Сегодня картины Сутина рассеяны по миру, они входят в собрание Метрополитена и коллекции семьи издателя Галлимара, Фрэнсиса Форда Копполы, Изабеллы Росселлини, потомков Шагала и Чаплина. Но нигде нет музея этого гения. Исключение — его родные Смиловичи, ныне город Минской области: Сутин — самый прославленный его уроженец.
С 2008 года в детском Доме творчества Смиловичей открыт музей «Пространство Хаима Сутина». Пусть там нет подлинников его картин, да и мемориальных вещей не сохранилось — пожалуй, лишь чудом уцелевшая Тора из синагоги, куда ходил Сутин-отец. Там тщательно воссоздана обстановка его детства с помощью немногочисленных деталей быта, которые сумели найти в местечке, где все дома, до войны деревянные, сгорели, а все евреи были расстреляны фашистами в октябре 1941-го. Нечем поделиться и немногим внучатым племянникам Сутина, но с музеем они тесно связаны.

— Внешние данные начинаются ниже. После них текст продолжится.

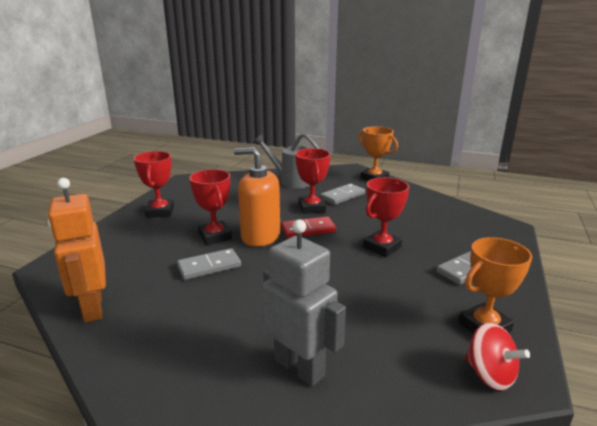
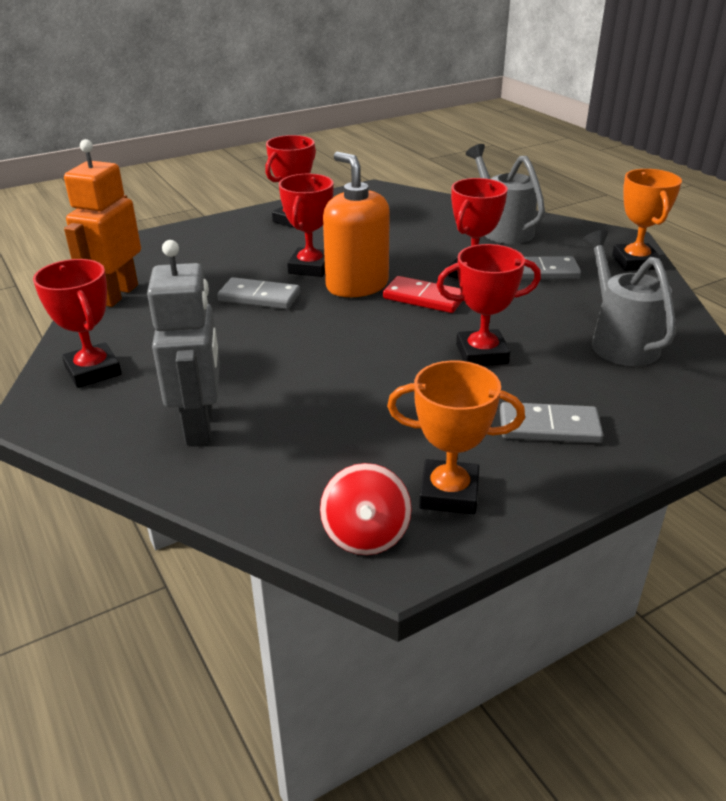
camera: 40 degrees right, 10 degrees up
(158, 373) = (93, 371): none -> red trophy
(426, 216) = (619, 341): none -> grey watering can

Фотографии доносят и атмосферу довоенного Парижа, откуда Сутин уже не вернулся домой. Много и современных снимков тех мест, где проходила его жизнь во Франции: земляки художника в компании его французского биографа Мишеля Лебрен-Франзароли посетили все эти города и деревни — от парижского кладбища Монпарнас до Иль-де-Франс, где, получив отказ в американской визе, он скрывался от нацистов в годы Второй мировой войны.
В деревне Шампиньи-сюр-Вёд, где художник провел два последние года жизни, смиловчане встретились с местной жительницей мадам Делоне — 12-летней девочкой она позировала Сутину. В крохотном Шампиньи есть площадь Хаима Сутина, куда выходит его мастерская. Имя художника носит также улица городка Блан, где до сих пор стоит сарай, возле которого сделана знаменитая фотография Сутина: улыбаясь, он держит курицу — ту самую, которую изобразил в картине «Курица на фоне кирпичной стены», ныне висящей в ГМИИ.